Direction:
Render every line of the rows below as a JSON list of strings, one string per line, leaving out blank lines.

--- Start of Material supplied ---

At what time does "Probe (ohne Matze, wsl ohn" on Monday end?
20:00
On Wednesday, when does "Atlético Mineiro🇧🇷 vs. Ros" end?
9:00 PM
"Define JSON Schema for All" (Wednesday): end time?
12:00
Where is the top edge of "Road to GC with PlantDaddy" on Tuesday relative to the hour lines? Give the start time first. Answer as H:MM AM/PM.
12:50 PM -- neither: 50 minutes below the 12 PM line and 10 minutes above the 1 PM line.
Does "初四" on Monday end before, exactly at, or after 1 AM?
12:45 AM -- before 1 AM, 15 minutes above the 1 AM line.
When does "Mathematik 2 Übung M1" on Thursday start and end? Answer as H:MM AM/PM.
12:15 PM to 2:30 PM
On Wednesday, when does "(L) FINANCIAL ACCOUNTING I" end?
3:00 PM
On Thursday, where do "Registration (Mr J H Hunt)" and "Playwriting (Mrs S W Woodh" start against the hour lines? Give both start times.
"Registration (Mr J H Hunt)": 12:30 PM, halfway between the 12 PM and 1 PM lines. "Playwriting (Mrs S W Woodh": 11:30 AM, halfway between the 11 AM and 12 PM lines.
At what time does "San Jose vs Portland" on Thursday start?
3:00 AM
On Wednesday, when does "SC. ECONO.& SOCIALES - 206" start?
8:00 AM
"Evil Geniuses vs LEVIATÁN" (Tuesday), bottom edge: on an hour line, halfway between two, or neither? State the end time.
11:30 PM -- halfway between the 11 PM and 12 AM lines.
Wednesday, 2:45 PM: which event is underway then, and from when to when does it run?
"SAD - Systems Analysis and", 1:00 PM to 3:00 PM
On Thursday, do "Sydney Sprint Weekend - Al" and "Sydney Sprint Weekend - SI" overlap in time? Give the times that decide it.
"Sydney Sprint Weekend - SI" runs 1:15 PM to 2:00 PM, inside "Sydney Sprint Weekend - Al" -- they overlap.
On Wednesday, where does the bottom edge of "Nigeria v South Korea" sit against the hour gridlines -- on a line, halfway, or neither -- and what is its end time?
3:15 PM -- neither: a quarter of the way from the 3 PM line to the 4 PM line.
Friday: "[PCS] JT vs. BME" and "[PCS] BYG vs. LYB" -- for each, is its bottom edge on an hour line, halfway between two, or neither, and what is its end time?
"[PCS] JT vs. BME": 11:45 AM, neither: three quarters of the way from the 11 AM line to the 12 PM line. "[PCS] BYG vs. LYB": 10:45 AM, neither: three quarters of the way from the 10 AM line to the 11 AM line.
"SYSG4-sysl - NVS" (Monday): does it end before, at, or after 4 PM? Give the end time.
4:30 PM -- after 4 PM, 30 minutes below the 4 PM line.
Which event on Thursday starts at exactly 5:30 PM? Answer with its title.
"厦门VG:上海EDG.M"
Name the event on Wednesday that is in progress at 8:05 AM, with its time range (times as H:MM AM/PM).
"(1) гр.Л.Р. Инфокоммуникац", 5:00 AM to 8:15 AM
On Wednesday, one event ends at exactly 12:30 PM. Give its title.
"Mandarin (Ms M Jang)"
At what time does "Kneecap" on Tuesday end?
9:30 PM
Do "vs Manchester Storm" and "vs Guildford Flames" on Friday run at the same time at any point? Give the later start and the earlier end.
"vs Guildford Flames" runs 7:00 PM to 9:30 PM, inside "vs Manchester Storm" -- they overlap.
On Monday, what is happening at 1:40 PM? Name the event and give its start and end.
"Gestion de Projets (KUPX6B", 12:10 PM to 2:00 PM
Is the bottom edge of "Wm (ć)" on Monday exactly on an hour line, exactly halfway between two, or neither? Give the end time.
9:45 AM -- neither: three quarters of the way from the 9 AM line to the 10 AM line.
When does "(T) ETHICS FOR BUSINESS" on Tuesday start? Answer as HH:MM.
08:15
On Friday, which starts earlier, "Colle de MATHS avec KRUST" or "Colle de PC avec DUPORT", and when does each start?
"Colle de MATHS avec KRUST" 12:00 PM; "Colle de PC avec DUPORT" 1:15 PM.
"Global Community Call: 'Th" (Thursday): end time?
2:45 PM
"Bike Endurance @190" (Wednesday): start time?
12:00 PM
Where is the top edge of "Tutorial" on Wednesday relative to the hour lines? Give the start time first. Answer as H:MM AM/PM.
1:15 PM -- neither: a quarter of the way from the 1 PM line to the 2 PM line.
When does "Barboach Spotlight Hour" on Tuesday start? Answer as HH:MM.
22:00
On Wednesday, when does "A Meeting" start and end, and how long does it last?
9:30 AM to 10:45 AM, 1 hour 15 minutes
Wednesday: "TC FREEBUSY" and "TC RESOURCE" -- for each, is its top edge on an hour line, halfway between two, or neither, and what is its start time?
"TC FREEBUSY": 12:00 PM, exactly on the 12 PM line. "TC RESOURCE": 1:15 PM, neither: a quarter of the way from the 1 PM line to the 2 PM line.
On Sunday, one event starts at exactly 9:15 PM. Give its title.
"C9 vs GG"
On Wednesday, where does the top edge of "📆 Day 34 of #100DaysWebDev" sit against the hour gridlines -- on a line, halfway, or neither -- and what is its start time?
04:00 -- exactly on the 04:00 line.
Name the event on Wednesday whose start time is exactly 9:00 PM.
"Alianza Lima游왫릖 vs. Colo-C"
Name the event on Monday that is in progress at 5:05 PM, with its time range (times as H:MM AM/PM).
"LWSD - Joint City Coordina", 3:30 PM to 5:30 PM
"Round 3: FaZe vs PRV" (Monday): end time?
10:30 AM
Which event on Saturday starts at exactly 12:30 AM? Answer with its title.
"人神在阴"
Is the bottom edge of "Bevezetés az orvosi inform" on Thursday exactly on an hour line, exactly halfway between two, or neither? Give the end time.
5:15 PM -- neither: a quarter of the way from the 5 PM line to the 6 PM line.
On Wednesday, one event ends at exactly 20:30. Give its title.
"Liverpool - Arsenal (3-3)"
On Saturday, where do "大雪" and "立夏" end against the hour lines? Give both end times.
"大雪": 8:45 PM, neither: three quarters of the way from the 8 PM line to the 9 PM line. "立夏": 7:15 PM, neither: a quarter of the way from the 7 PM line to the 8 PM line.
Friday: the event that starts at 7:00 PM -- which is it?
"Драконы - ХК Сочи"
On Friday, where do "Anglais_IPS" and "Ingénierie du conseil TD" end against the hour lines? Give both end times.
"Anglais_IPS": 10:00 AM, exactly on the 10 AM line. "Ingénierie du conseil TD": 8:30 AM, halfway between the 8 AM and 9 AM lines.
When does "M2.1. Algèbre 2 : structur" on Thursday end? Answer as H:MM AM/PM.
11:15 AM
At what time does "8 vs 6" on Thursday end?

--- End of Material supplied ---

Answer for this exercise:
[
  "At what time does \"Probe (ohne Matze, wsl ohn\" on Monday end?",
  "20:00",
  "On Wednesday, when does \"Atlético Mineiro🇧🇷 vs. Ros\" end?",
  "9:00 PM",
  "\"Define JSON Schema for All\" (Wednesday): end time?",
  "12:00",
  "Where is the top edge of \"Road to GC with PlantDaddy\" on Tuesday relative to the hour lines? Give the start time first. Answer as H:MM AM/PM.",
  "12:50 PM -- neither: 50 minutes below the 12 PM line and 10 minutes above the 1 PM line.",
  "Does \"初四\" on Monday end before, exactly at, or after 1 AM?",
  "12:45 AM -- before 1 AM, 15 minutes above the 1 AM line.",
  "When does \"Mathematik 2 Übung M1\" on Thursday start and end? Answer as H:MM AM/PM.",
  "12:15 PM to 2:30 PM",
  "On Wednesday, when does \"(L) FINANCIAL ACCOUNTING I\" end?",
  "3:00 PM",
  "On Thursday, where do \"Registration (Mr J H Hunt)\" and \"Playwriting (Mrs S W Woodh\" start against the hour lines? Give both start times.",
  "\"Registration (Mr J H Hunt)\": 12:30 PM, halfway between the 12 PM and 1 PM lines. \"Playwriting (Mrs S W Woodh\": 11:30 AM, halfway between the 11 AM and 12 PM lines.",
  "At what time does \"San Jose vs Portland\" on Thursday start?",
  "3:00 AM",
  "On Wednesday, when does \"SC. ECONO.& SOCIALES - 206\" start?",
  "8:00 AM",
  "\"Evil Geniuses vs LEVIATÁN\" (Tuesday), bottom edge: on an hour line, halfway between two, or neither? State the end time.",
  "11:30 PM -- halfway between the 11 PM and 12 AM lines.",
  "Wednesday, 2:45 PM: which event is underway then, and from when to when does it run?",
  "\"SAD - Systems Analysis and\", 1:00 PM to 3:00 PM",
  "On Thursday, do \"Sydney Sprint Weekend - Al\" and \"Sydney Sprint Weekend - SI\" overlap in time? Give the times that decide it.",
  "\"Sydney Sprint Weekend - SI\" runs 1:15 PM to 2:00 PM, inside \"Sydney Sprint Weekend - Al\" -- they overlap.",
  "On Wednesday, where does the bottom edge of \"Nigeria v South Korea\" sit against the hour gridlines -- on a line, halfway, or neither -- and what is its end time?",
  "3:15 PM -- neither: a quarter of the way from the 3 PM line to the 4 PM line.",
  "Friday: \"[PCS] JT vs. BME\" and \"[PCS] BYG vs. LYB\" -- for each, is its bottom edge on an hour line, halfway between two, or neither, and what is its end time?",
  "\"[PCS] JT vs. BME\": 11:45 AM, neither: three quarters of the way from the 11 AM line to the 12 PM line. \"[PCS] BYG vs. LYB\": 10:45 AM, neither: three quarters of the way from the 10 AM line to the 11 AM line.",
  "\"SYSG4-sysl - NVS\" (Monday): does it end before, at, or after 4 PM? Give the end time.",
  "4:30 PM -- after 4 PM, 30 minutes below the 4 PM line.",
  "Which event on Thursday starts at exactly 5:30 PM? Answer with its title.",
  "\"厦门VG:上海EDG.M\"",
  "Name the event on Wednesday that is in progress at 8:05 AM, with its time range (times as H:MM AM/PM).",
  "\"(1) гр.Л.Р. Инфокоммуникац\", 5:00 AM to 8:15 AM",
  "On Wednesday, one event ends at exactly 12:30 PM. Give its title.",
  "\"Mandarin (Ms M Jang)\"",
  "At what time does \"Kneecap\" on Tuesday end?",
  "9:30 PM",
  "Do \"vs Manchester Storm\" and \"vs Guildford Flames\" on Friday run at the same time at any point? Give the later start and the earlier end.",
  "\"vs Guildford Flames\" runs 7:00 PM to 9:30 PM, inside \"vs Manchester Storm\" -- they overlap.",
  "On Monday, what is happening at 1:40 PM? Name the event and give its start and end.",
  "\"Gestion de Projets (KUPX6B\", 12:10 PM to 2:00 PM",
  "Is the bottom edge of \"Wm (ć)\" on Monday exactly on an hour line, exactly halfway between two, or neither? Give the end time.",
  "9:45 AM -- neither: three quarters of the way from the 9 AM line to the 10 AM line.",
  "When does \"(T) ETHICS FOR BUSINESS\" on Tuesday start? Answer as HH:MM.",
  "08:15",
  "On Friday, which starts earlier, \"Colle de MATHS avec KRUST\" or \"Colle de PC avec DUPORT\", and when does each start?",
  "\"Colle de MATHS avec KRUST\" 12:00 PM; \"Colle de PC avec DUPORT\" 1:15 PM.",
  "\"Global Community Call: 'Th\" (Thursday): end time?",
  "2:45 PM",
  "\"Bike Endurance @190\" (Wednesday): start time?",
  "12:00 PM",
  "Where is the top edge of \"Tutorial\" on Wednesday relative to the hour lines? Give the start time first. Answer as H:MM AM/PM.",
  "1:15 PM -- neither: a quarter of the way from the 1 PM line to the 2 PM line.",
  "When does \"Barboach Spotlight Hour\" on Tuesday start? Answer as HH:MM.",
  "22:00",
  "On Wednesday, when does \"A Meeting\" start and end, and how long does it last?",
  "9:30 AM to 10:45 AM, 1 hour 15 minutes",
  "Wednesday: \"TC FREEBUSY\" and \"TC RESOURCE\" -- for each, is its top edge on an hour line, halfway between two, or neither, and what is its start time?",
  "\"TC FREEBUSY\": 12:00 PM, exactly on the 12 PM line. \"TC RESOURCE\": 1:15 PM, neither: a quarter of the way from the 1 PM line to the 2 PM line.",
  "On Sunday, one event starts at exactly 9:15 PM. Give its title.",
  "\"C9 vs GG\"",
  "On Wednesday, where does the top edge of \"📆 Day 34 of #100DaysWebDev\" sit against the hour gridlines -- on a line, halfway, or neither -- and what is its start time?",
  "04:00 -- exactly on the 04:00 line.",
  "Name the event on Wednesday whose start time is exactly 9:00 PM.",
  "\"Alianza Lima游왫릖 vs. Colo-C\"",
  "Name the event on Monday that is in progress at 5:05 PM, with its time range (times as H:MM AM/PM).",
  "\"LWSD - Joint City Coordina\", 3:30 PM to 5:30 PM",
  "\"Round 3: FaZe vs PRV\" (Monday): end time?",
  "10:30 AM",
  "Which event on Saturday starts at exactly 12:30 AM? Answer with its title.",
  "\"人神在阴\"",
  "Is the bottom edge of \"Bevezetés az orvosi inform\" on Thursday exactly on an hour line, exactly halfway between two, or neither? Give the end time.",
  "5:15 PM -- neither: a quarter of the way from the 5 PM line to the 6 PM line.",
  "On Wednesday, one event ends at exactly 20:30. Give its title.",
  "\"Liverpool - Arsenal (3-3)\"",
  "On Saturday, where do \"大雪\" and \"立夏\" end against the hour lines? Give both end times.",
  "\"大雪\": 8:45 PM, neither: three quarters of the way from the 8 PM line to the 9 PM line. \"立夏\": 7:15 PM, neither: a quarter of the way from the 7 PM line to the 8 PM line.",
  "Friday: the event that starts at 7:00 PM -- which is it?",
  "\"Драконы - ХК Сочи\"",
  "On Friday, where do \"Anglais_IPS\" and \"Ingénierie du conseil TD\" end against the hour lines? Give both end times.",
  "\"Anglais_IPS\": 10:00 AM, exactly on the 10 AM line. \"Ingénierie du conseil TD\": 8:30 AM, halfway between the 8 AM and 9 AM lines.",
  "When does \"M2.1. Algèbre 2 : structur\" on Thursday end? Answer as H:MM AM/PM.",
  "11:15 AM",
  "At what time does \"8 vs 6\" on Thursday end?"
]